Associating lack of Pakistani students’ conceptual understanding with the use of EMI is a claim many make without any reliable research base. Conceptual understanding or lack of it has much more to do with an entire system of pedagogy, instruction and a whole culture of teaching and learning in our educational institutions rather than just being an outcome of the use of EMI. This is simplistic to connect every dot in our students’ lack of conceptual understanding to the single point of the ‘unfortunate’ use of EMI. Many such writers suggest that English is used by the power grabbers as a tool of attaining power against those who do not have any access to the language. If that is true, one fails to understand how can that be countered by taking English (a language of power) further away from the vast majority of students who go to state run schools? Shouldn’t a more rational course be this: If English is associated with the attainment of power and status; the poor should be given an equal chance to learn this ‘language of power’ instead of doing the opposite?
Writers who are against EMI suggest that because a majority of teachers don’t have the capacity to teach their subjects by using EMI, therefore, it should be shunned as one. Well, what if the majority of teachers don’t have the capacity to teach at all? Should then education as a whole be shunned? Some columnists who are not even educationists try to associate the low-level of educational attainment among students with the use of EMI. That is a flawed logic based on a superficial analysis of the situation.
The reality is, it’s not just the use of one language or another as a medium of instruction that is hampering the conceptual understanding or creativity of students in our ‘educational’ institutions. The matter is not so simple. It’s a whole culture of ignorance about the very concept of EDUCATION. It’s much more than that. It’s an extremely intricate issue, full of complexities and finer lines and the root of low attainment and poor quality education lie in issues deeper than the mere use of EMI.

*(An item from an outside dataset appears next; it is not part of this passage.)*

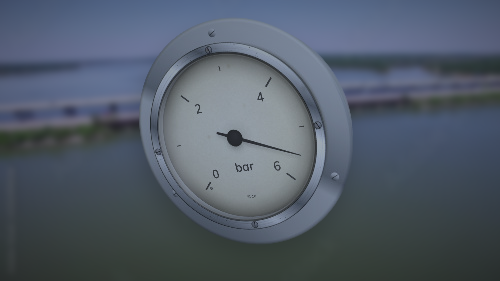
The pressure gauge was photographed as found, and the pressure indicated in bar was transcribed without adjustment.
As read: 5.5 bar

As far as English is concerned, it is a language of power (I would say the language of opportunity within and beyond Pakistan), ‘a language of today and of tomorrow’, to quote a former vice chancellor of Peshawar University. This is a reality that we need to accept. It is a misunderstanding that it is only Pakistanis who are striving to excel in this language. It’s the whole world. Thousands of students from China, Japan, Korea, Malaysia, Indonesia and numerous middle Eastern countries, in fact students and teachers from every nook and corner of the world, are studying in Western universities and their subject of choice usually at the graduate or postgraduate and doctoral level is English teaching and learning. When the whole world is going in one direction, it doesn’t make much sense to go in the opposite. It will be like turning the clock back. We have already turned it back in many other spheres of our life and not one for the better it seems.